The mechanism of the glutamate-glutamine conversion is described by Colanduoni et al, 1987, in a four step reaction. The overall reaction is ATP + NH3 + Glutamate in equilibrium with ADP + Pi + Glutamine. In their proposed mechanism, a negatively charged from the substrate oxygen attacks a phosphorus atom from ATP, the ammonia attacks a carbon of the substrate as the double bond breaks, and then the substrate reforms its double bonds with an ammonia group replacing the initial oxygen group. They used pH data in part to determine this mechanism, and I presume that it is still accepted.
Shen et al (1999) used carbon-13 NMR to analyze the rate of the glutamate-glutamine cycle in vivo from the human occipital/parietal lobes. The key step was distinguishing between glutamine labeling from the glial TCA cycle and the glutamate-glutamine cycle. They accomplished this based on the lag between the fractional enrichment of glutamate versus glutamine, which has a distinct value for the label of both cycles. They found that the rate of glucose oxidation was about 80%, which agrees with the study from the cerebral cortex of rats.
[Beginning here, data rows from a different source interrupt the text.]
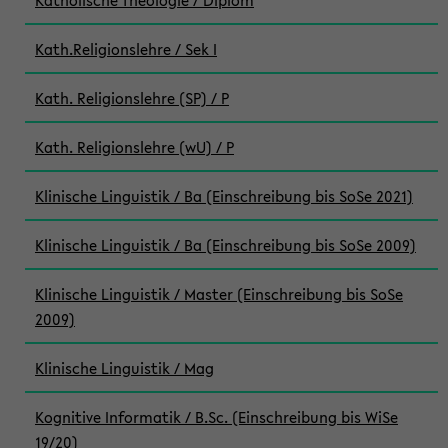
Katholische Theologie / Diplom
Kath.Religionslehre / Sek I
Kath. Religionslehre (SP) / P
Kath. Religionslehre (wU) / P
Klinische Linguistik / Ba (Einschreibung bis SoSe 2021)
Klinische Linguistik / Ba (Einschreibung bis SoSe 2009)
Klinische Linguistik / Master (Einschreibung bis SoSe
2009)
Klinische Linguistik / Mag
Kognitive Informatik / B.Sc. (Einschreibung bis WiSe
19/20)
There is good indication that this mechanism accounts for the majority of glucose oxidation in the adult human brain.
References
Shen J, Petersen KF, Behar KL, Brown P, Nixon TW, Mason GF, Petroff OAC, Shulman GI, Shulman RG, Rothman DL. 1999 Determination of the rate of the glutamate/glutamine cycle in the human brain by in vivo 13C NMR. PNAS 96:8235-8246.
Colanduoni J, Nissan R, Villafranca JJ. 1987 Studies of the mechanism of glutamine synthetase utilizing pH-dependent behavior in catalysis and binding. Journal of Biological Chemistry 262:3037-3042.
Allen NJ, Barres BA. 2009 Glia — more than just brain glue. Nature 457:675-677.